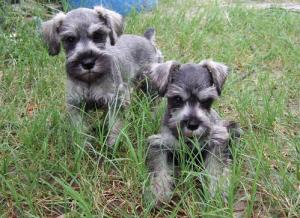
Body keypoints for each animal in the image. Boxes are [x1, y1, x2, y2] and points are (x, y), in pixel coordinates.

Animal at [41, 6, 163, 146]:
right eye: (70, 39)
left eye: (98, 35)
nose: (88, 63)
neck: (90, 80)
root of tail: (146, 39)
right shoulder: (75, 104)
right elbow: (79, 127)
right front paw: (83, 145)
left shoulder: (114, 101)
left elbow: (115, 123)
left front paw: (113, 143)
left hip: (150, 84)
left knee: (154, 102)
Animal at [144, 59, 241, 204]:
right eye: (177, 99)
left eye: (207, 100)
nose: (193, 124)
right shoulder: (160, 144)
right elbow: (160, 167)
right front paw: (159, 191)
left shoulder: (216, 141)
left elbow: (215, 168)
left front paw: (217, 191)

= WORK INSTRUCTION =
How many lines of the material above contain the word "shoulder"? Give only the number.

= RESPONSE =
4